Данилыч опустил голову, молчал.
— Кто бывает в комнате, из которой ты приносишь мне соки?
— Из посторонних никто.
— А из не посторонних?
Данилыч молчал.
— Говори же!
— Иногда ко мне заходит ваш сын.
— Сегодня он тоже заходил?
— Да. И с ним два незнакомца.
Силай ленивым движением положил газету на стоявший у его кресла белый с позолотой столик, устремил взгляд на море. Чудилось, что оно начинается прямо у окна и простирается во все стороны до горизонта. Эта живая, шумящая и дышащая прохладой волн картина создавала впечатление вечности и вселенского покоя. Величие и бескрайность навевали мысли о тщете мирских сует, о бессмертии духа.
— Кто-нибудь знает о происшедшем?
— Нет.
— Пусть эта тайна умрет с нами. И Боже упаси, чтобы узнал о ней Борис.
— А если спросит?
— Ты найдешь, что ему сказать. Например, у отца, то есть у меня, болела голова, но потом прошла. И еще: кухни у нас пока не будет. Уволь всю прислугу. Дай людям хорошие деньги. Отныне и закупать продукты, и готовить, и подносить будешь сам. Если не можешь, скажи. Я тогда все хлопоты возьму на себя.
— Слушаюсь. А как быть с другими гостями?
— Других гостей не будет. Долго не будет.

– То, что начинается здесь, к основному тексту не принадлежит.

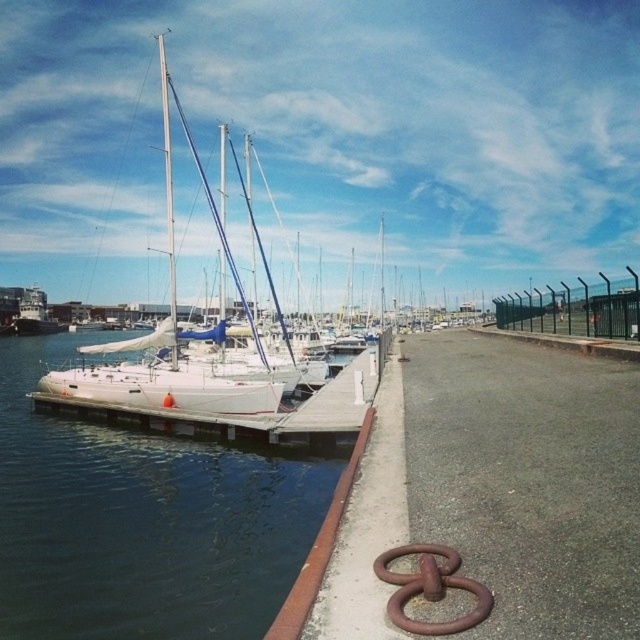
Based on the photo, you are standing on the concrete walkway and want to know which object is taller between the white glossy sailboat at center and the smooth white mast at center. Can you tell me?

The smooth white mast at center is taller than the white glossy sailboat at center.

You are standing at the concrete walkway in the marina scene and want to move from point A to point B. Point A is located at coordinates point (166,436) and point B is at point (300,570). Since you can only move forward, will you be moving towards or away from the viewer as you go from point A to point B?

Moving from point A to point B means moving away from the viewer because point A is closer to the viewer than point B.

You are standing on the concrete walkway near the reddish brown metal railing with a large rusty metal ring. You want to walk directly towards the white glossy sailboat at center. Based on its 2D location coordinates, in which direction should you turn first to face the sailboat?

The white glossy sailboat at center is located at coordinates 0.545 on the x axis and 0.255 on the y axis. Since the walkway curves slightly to the right in the distance, you should turn to your right to align with the sailboat.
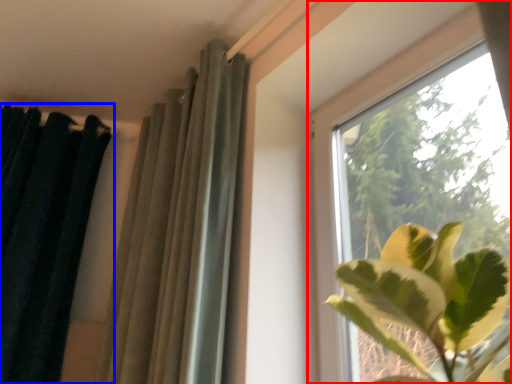
Question: Which point is further to the camera, window (highlighted by a red box) or curtain (highlighted by a blue box)?

Choices:
 (A) window
 (B) curtain

Answer: (B)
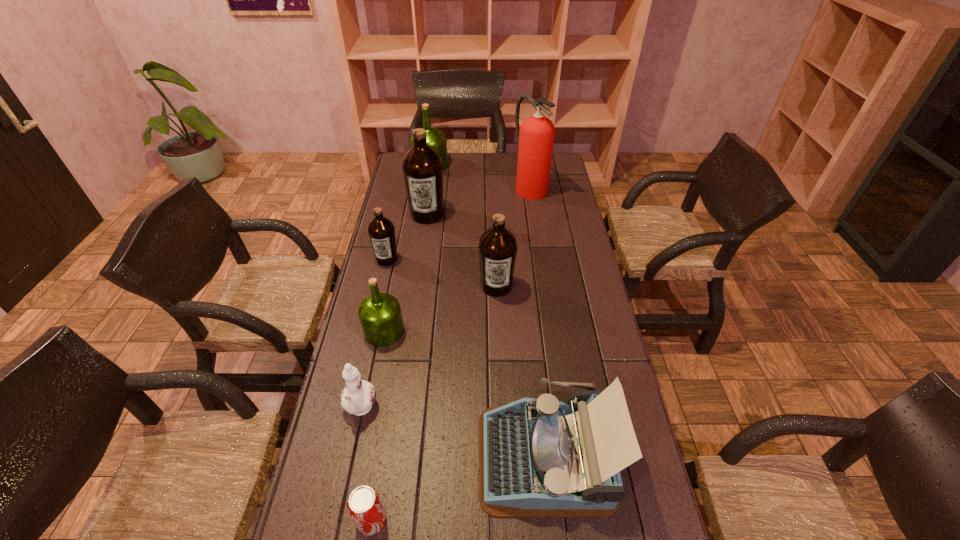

Данилыч не качнулся, у него оставались вопросы. И Силай, упреждая их, сказал:
— Вы имеете в виду мою невестку и ее подругу?
— Да.
— Вечером получите разъяснение.
Данилыч склонил на грудь голову и вышел.
Силай знал свой психический строй, состояние духа и тела в минуты опасности или крайнего напряжения: он как бы сжимался, словно стальная пружина, слух и зрение обострялись, он слышал, как в висках пульсирует кровь и в груди упруго стучит сердце. Он и сейчас почувствовал прилив сил. Пружинно поднялся, ладонью пригладил волосы, пошел к лифту. Входя в него, видел в беседке на берегу Нину. Каким-то глубинным и верным чувством понимал, что эпизод с ядом сблизил их, она стала ему роднее, — может быть, от сознания полного одиночества, в котором он теперь очутился. Нина — последняя гавань, островок жизни, огонек, светящийся в пути. Выходя из лифта, спросил с улыбкой:
— Вы что на меня так смотрите?
И вправду, она смотрела на него с нескрываемой тревогой.
— А ничего. Ждала вас. Хотела предложить вам купаться.
Она врала: она боялась сердечного приступа, — смотрела ему в глаза и, как опытный врач, всё пыталась прочесть во взгляде, угадать по выражению лица. Почти неделю она хлопотала над ним, совершенно забывая о себе, прогоняла тоску, уныние, пыталась вызвать из глубин организма силы жизни, — и многого добилась. Радовалась успеху, строила новые планы, и вдруг такой удар. Но Иванов, похоже, не дрогнул, не пал духом, — он будто бы даже взбодрился, готов был отражать новые атаки. Очень бы хотелось ей знать, не болит ли его сердце, но как тонкий психолог и деликатный человек делала вид, что ничего не происходит, что о его болезнях и думать не стоит. Она и здесь применяла метод питерского ученого Геннадия Шичко: программировала веру пациента, закрепляла психологические установки, которые терпеливо, шаг за шагом выстраивала в его сознании. Она и о купанье завела речь с этой целью. Но вот чего не понимал этот самозваный доктор: того, что пациент все ее «коварства» тотчас же расшифровывал и был ей бесконечно благодарен, и от этого понимания чувствовал себя еще лучше, еще здоровее.